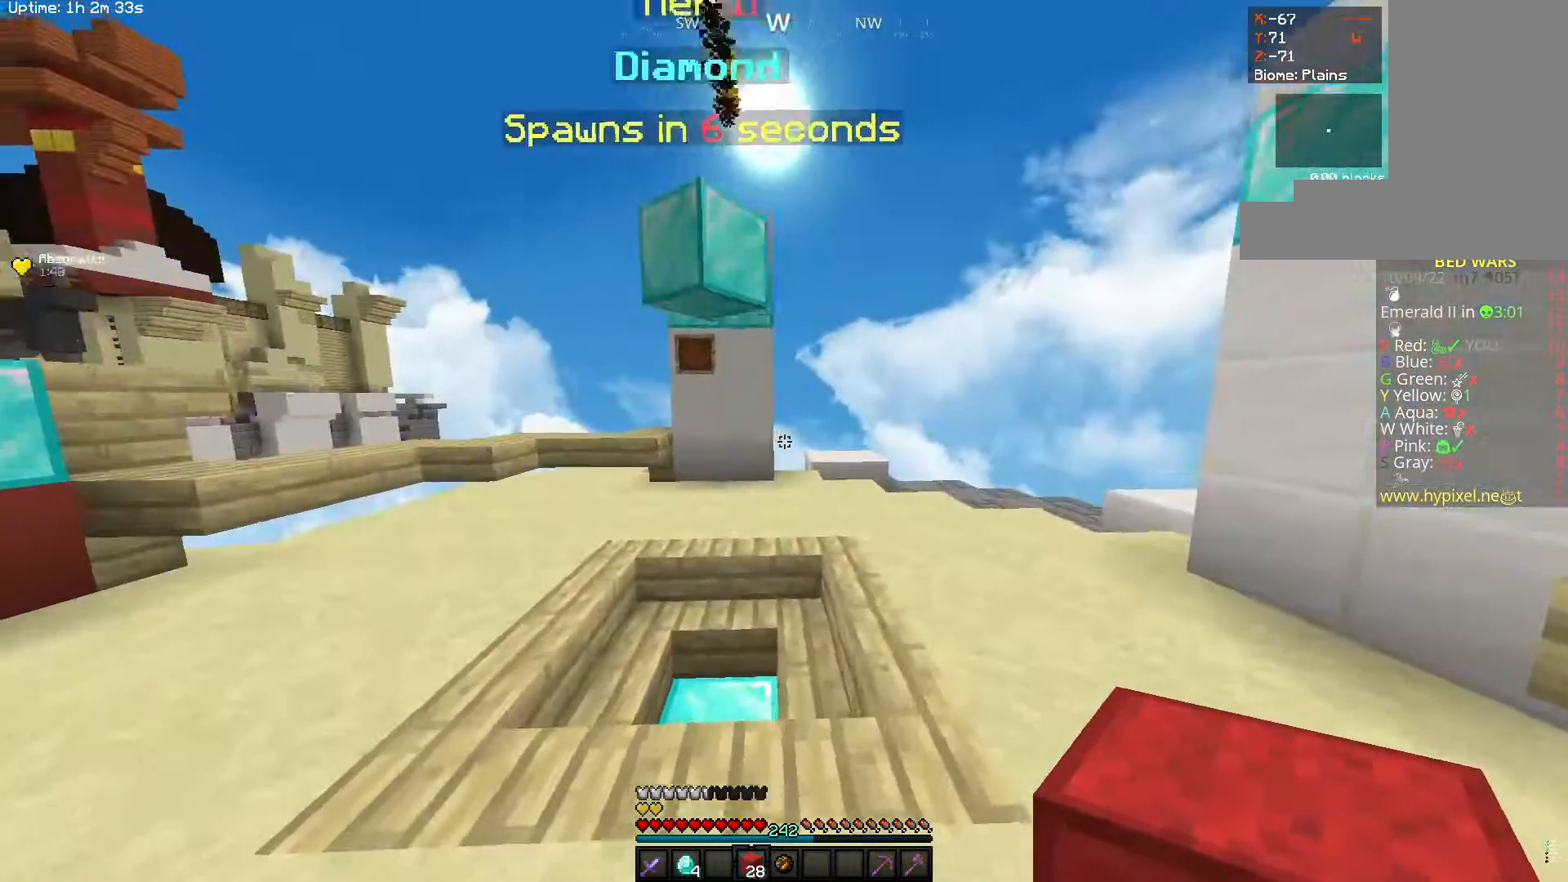
{"keys": ["w"], "mouse": ["left"], "events": [[150, "d", "up"], [317, "mouse_left", "down"]]}
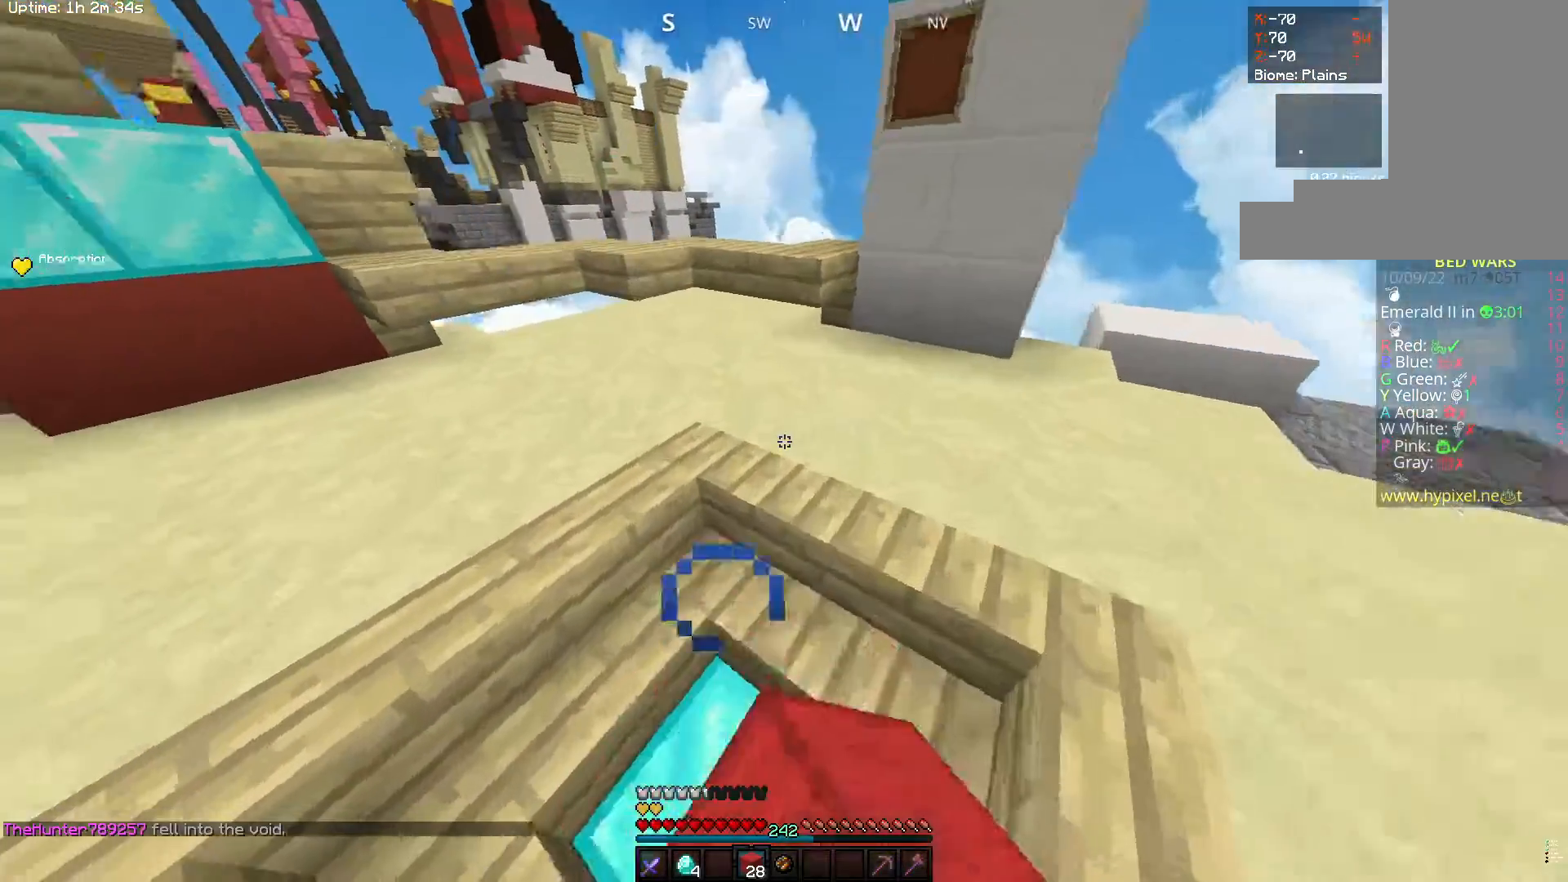
{"keys": [], "mouse": [], "events": [[133, "w", "up"], [500, "mouse_left", "up"]]}
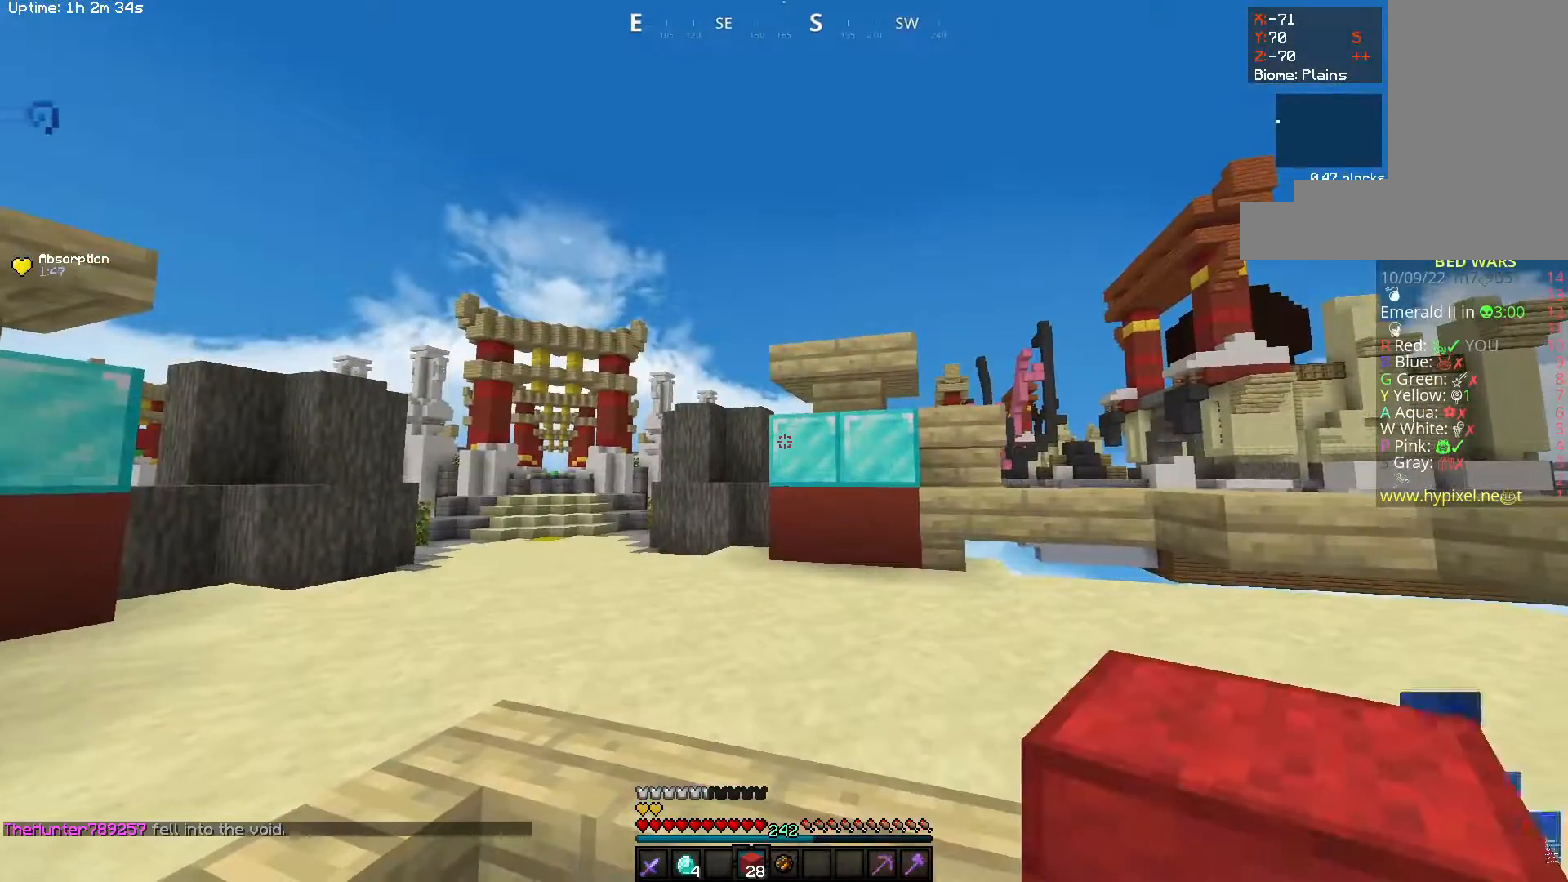
{"keys": [], "mouse": [], "events": []}
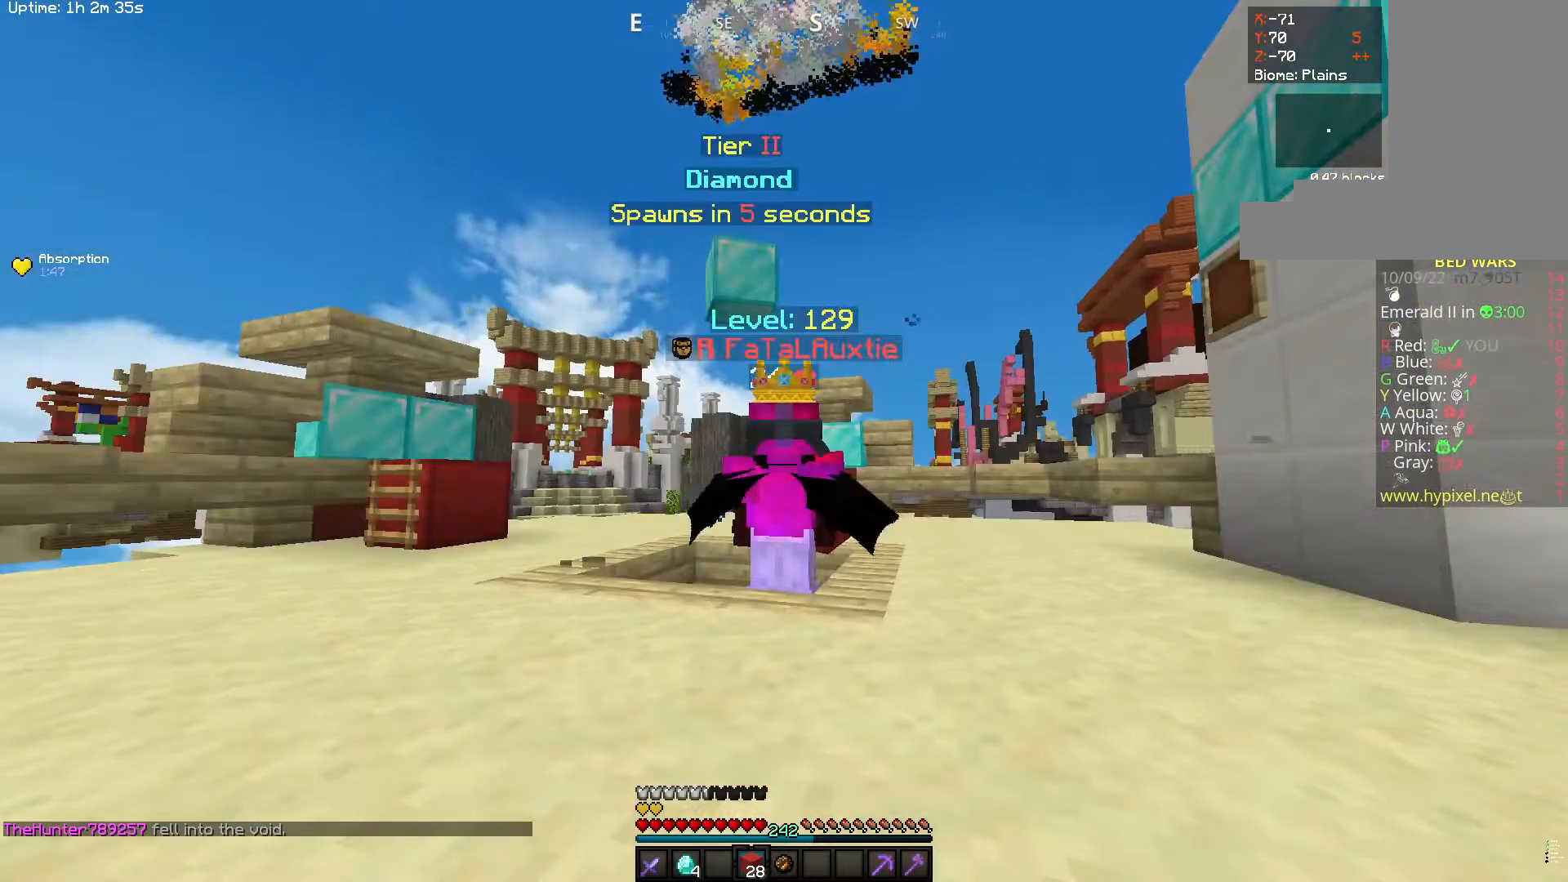
{"keys": [], "mouse": [], "events": []}
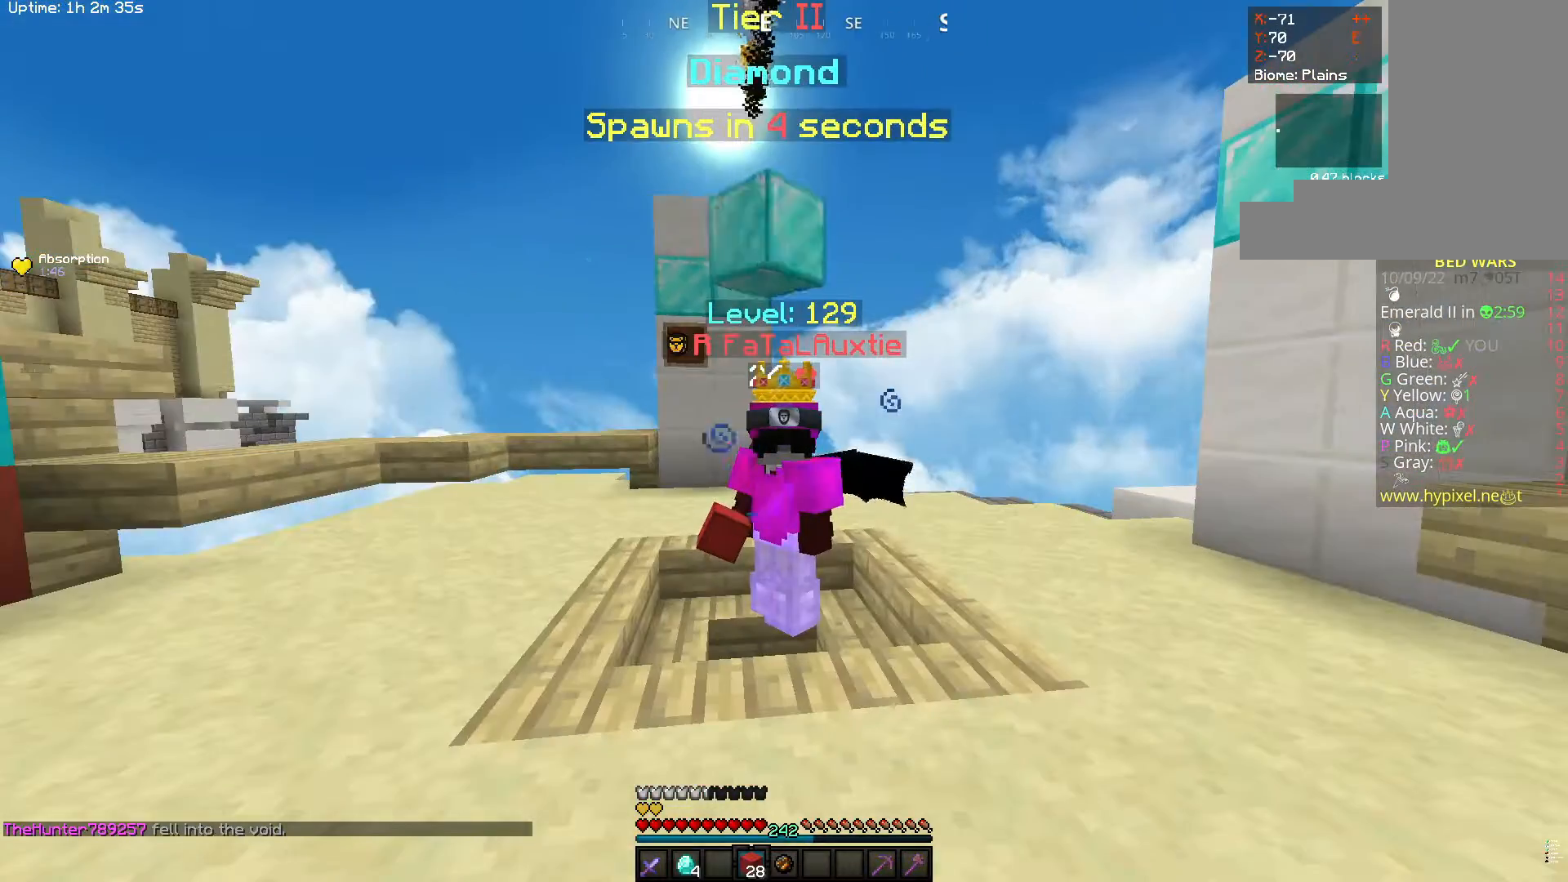
{"keys": [], "mouse": [], "events": []}
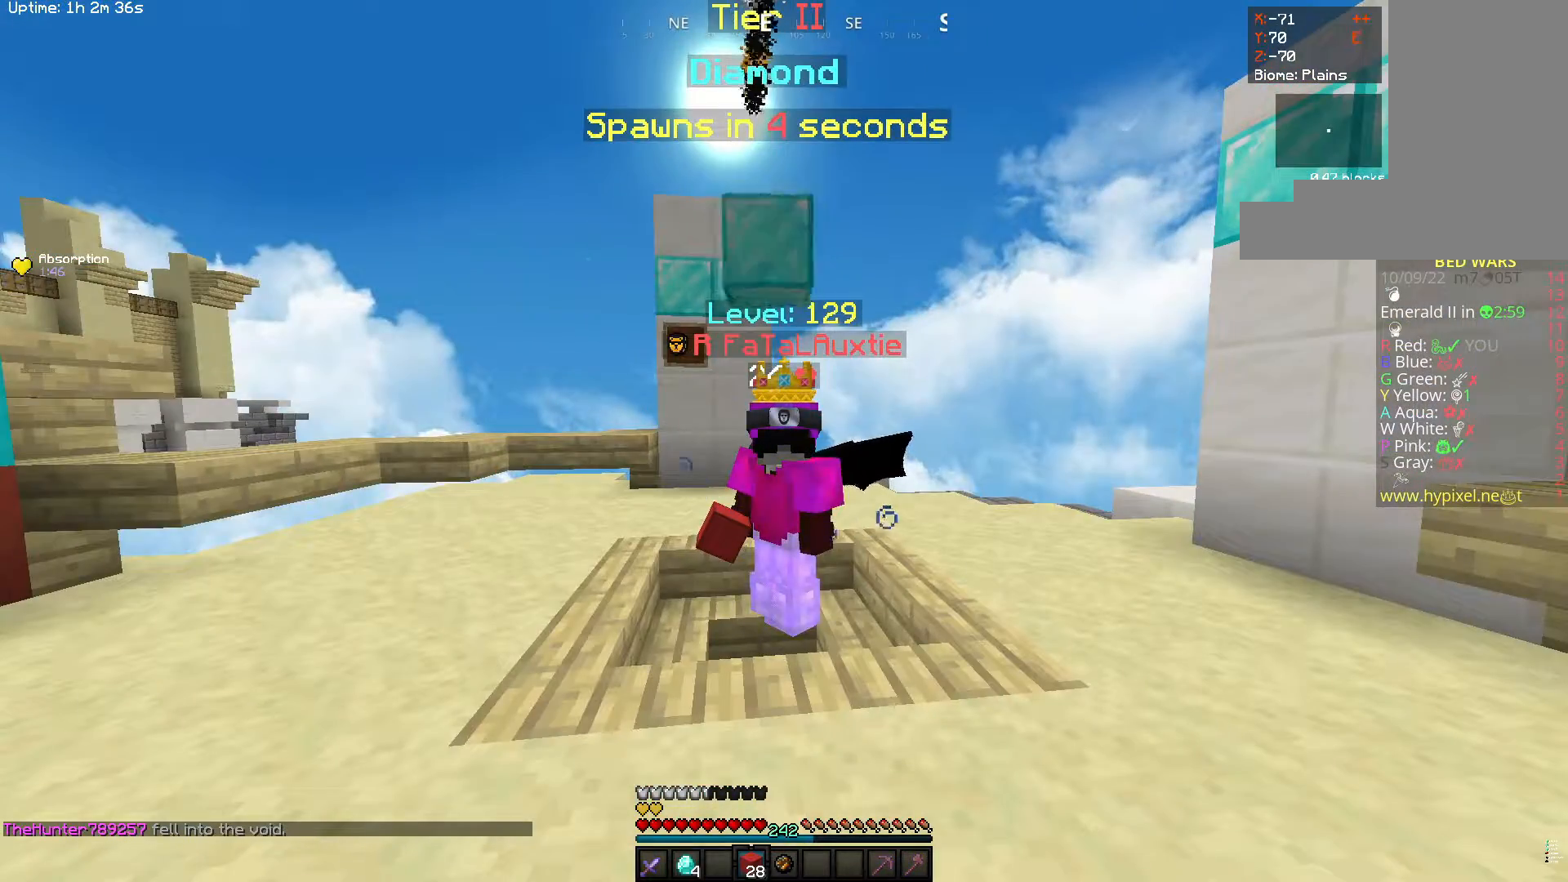
{"keys": [], "mouse": [], "events": []}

Exercise details: Leave the pictures out and print the whole listing precisely.

Answer area:
{"keys": ["w"], "mouse": ["left"], "events": [[150, "d", "up"], [317, "mouse_left", "down"]]}
{"keys": [], "mouse": [], "events": [[133, "w", "up"], [500, "mouse_left", "up"]]}
{"keys": [], "mouse": [], "events": []}
{"keys": [], "mouse": [], "events": []}
{"keys": [], "mouse": [], "events": []}
{"keys": [], "mouse": [], "events": []}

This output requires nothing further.